■ GESTELDE OPDRACHT 1: Citeer alstublieft letterlijk het stuk uit het verslag dat begint bij "Minister, daar moet" en doorloopt tot en met "Weyts heeft het woord.".
■ GESTELDE OPDRACHT 2: Waarom stelt de heer Keulen in het verslag dat bomen geen mensen doden? Geef in één tot drie zinnen de reden die hij daar zelf voor noemt.
===== TE LEZEN FRAGMENT =====
Verslag plenaire vergadering
Verslag
De heer Keulen heeft het woord.
Minister, bomen doden geen mensen. Er bestaan eigenlijk geen gevaarlijke bomen. Dat weet u beter dan wie ook. Negen van de tien ongevallen in het verkeer hebben te maken met menselijk falen. We zijn ondertussen gekomen tot 320 doden per jaar, en dat zijn er, laat dat duidelijk zijn, 320 te veel, maar we zijn op de goede weg.
Als er iets moet gebeuren om de verkeersveiligheid te verhogen en te verbeteren, dan moeten we op de eerste plaats zorgen dat mensen via verkeerseducatie beseffen dat een heer of een dame zijn in het verkeer een opdracht is voor ons allemaal. Daarnaast moeten we ook de pakkans vergroten. Afgelopen vrijdag was al dagenlang aangekondigd dat er een grote controle zou zijn op drinken achter het stuur, en uiteindelijk loopt zelfs een politiecommissaris in Oost-Vlaanderen tegen de lamp. Dat geeft aan dat mensen beseffen dat als ze de regels in het verkeer aan hun laars lappen, de kans op betrapping en sanctionering feitelijk nihil is.
Minister, daar moet u op inzetten. Voor Open Vld mogen bomen, ook dikke bomen, nog altijd langs de wegen worden geplant. Mijn vraag aan u is niet of u gevaarlijke bomen kent, maar wel: is dat nu een beslissing van u of is dit louter een aankondiging?
Minister Weyts heeft het woord.
===== OPGESLAGEN GEGEVENS =====
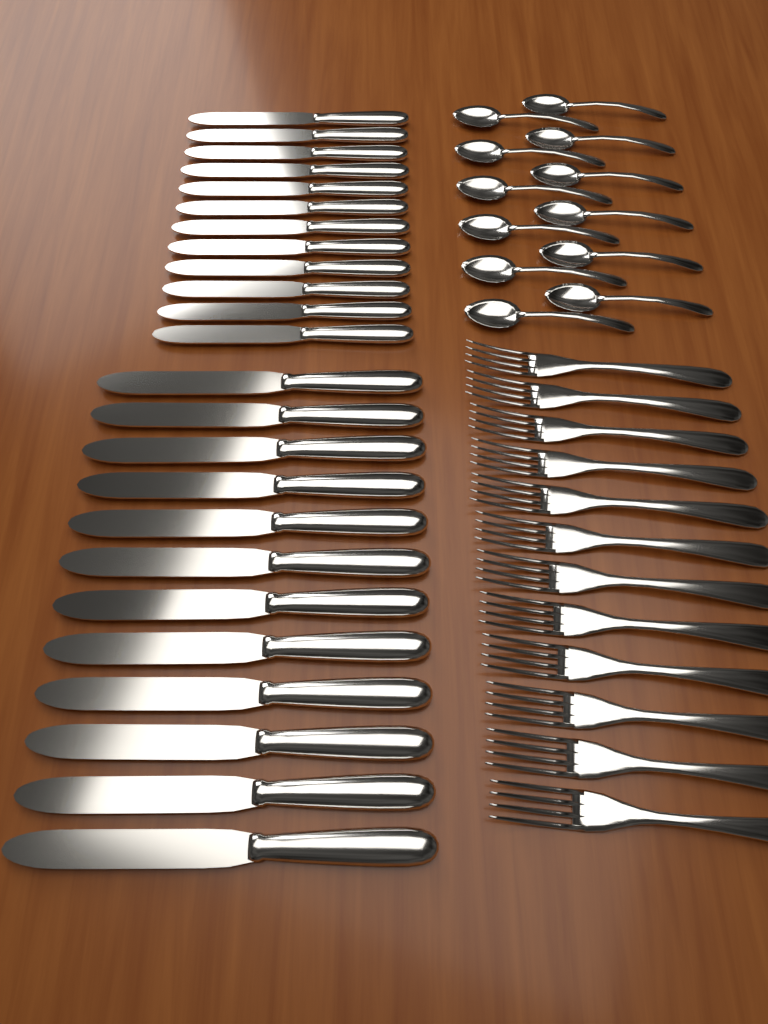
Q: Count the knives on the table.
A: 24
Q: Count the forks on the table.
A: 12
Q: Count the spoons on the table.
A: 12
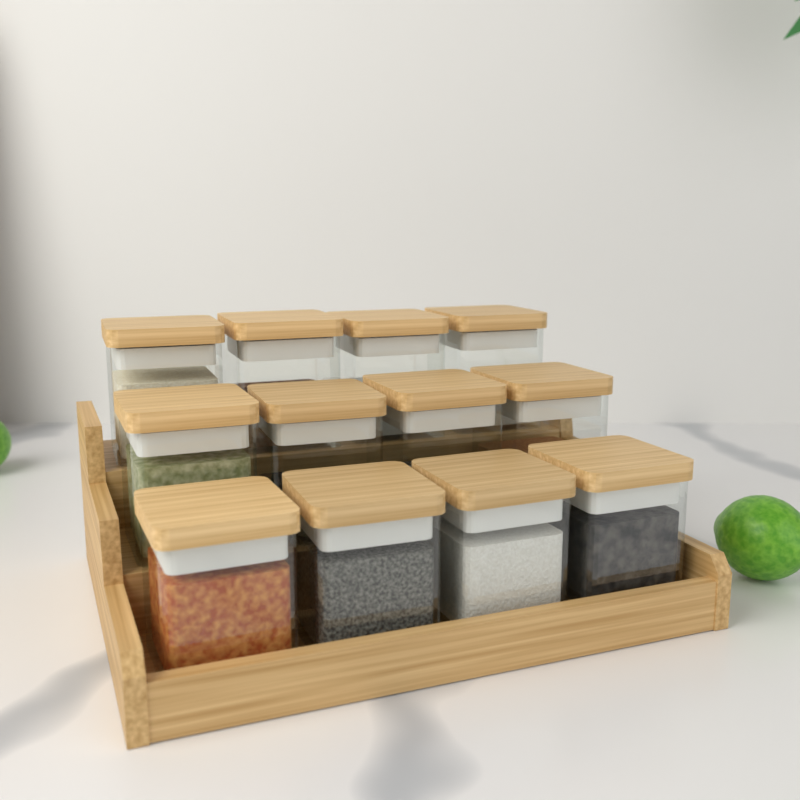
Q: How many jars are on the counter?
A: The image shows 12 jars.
=====
■ JUIST ANTWOORD 1:
Minister, daar moet u op inzetten. Voor Open Vld mogen bomen, ook dikke bomen, nog altijd langs de wegen worden geplant. Mijn vraag aan u is niet of u gevaarlijke bomen kent, maar wel: is dat nu een beslissing van u of is dit louter een aankondiging?
Minister Weyts heeft het woord.

■ JUIST ANTWOORD 2: Volgens de heer Keulen hebben negen van de tien verkeersongevallen te maken met menselijk falen. De oorzaak ligt volgens hem dus bij de mensen in het verkeer en niet bij de bomen.